## YOUR GOAL
All that should appear is the run of lines from the one containing "Use 6 decimals" through the end of the records, each repeated exactly.

Extrinsic camera parameter data:
::::::

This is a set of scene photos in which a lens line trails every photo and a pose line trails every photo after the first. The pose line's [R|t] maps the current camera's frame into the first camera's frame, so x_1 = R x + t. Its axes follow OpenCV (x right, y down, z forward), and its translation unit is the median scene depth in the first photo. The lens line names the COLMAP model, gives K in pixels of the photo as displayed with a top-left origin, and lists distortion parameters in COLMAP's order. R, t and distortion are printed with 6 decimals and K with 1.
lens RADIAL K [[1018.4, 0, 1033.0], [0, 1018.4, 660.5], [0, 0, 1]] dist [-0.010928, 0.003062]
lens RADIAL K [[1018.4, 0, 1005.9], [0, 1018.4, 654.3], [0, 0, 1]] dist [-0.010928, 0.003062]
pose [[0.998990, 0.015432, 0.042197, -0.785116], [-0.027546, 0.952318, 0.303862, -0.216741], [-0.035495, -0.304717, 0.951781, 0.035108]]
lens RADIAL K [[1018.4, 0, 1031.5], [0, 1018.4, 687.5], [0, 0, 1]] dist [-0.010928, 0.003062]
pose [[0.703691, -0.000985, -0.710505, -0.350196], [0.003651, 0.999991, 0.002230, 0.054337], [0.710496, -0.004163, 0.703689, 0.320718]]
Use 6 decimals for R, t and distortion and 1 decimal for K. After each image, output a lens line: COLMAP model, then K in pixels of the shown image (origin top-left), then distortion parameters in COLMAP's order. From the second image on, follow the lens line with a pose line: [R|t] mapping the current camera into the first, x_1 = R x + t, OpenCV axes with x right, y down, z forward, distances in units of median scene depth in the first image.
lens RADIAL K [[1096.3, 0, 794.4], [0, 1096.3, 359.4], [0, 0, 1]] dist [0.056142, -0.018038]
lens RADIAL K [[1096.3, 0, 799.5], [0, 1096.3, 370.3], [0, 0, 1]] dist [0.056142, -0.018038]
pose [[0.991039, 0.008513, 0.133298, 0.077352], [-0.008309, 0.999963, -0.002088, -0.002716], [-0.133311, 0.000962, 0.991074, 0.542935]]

::::::

## EXERCISE RESULT
Use 6 decimals for R, t and distortion and 1 decimal for K. After each image, output a lens line: COLMAP model, then K in pixels of the shown image (origin top-left), then distortion parameters in COLMAP's order. From the second image on, follow the lens line with a pose line: [R|t] mapping the current camera into the first, x_1 = R x + t, OpenCV axes with x right, y down, z forward, distances in units of median scene depth in the first image.
lens RADIAL K [[1096.3, 0, 794.4], [0, 1096.3, 359.4], [0, 0, 1]] dist [0.056142, -0.018038]
lens RADIAL K [[1096.3, 0, 799.5], [0, 1096.3, 370.3], [0, 0, 1]] dist [0.056142, -0.018038]
pose [[0.991039, 0.008513, 0.133298, 0.077352], [-0.008309, 0.999963, -0.002088, -0.002716], [-0.133311, 0.000962, 0.991074, 0.542935]]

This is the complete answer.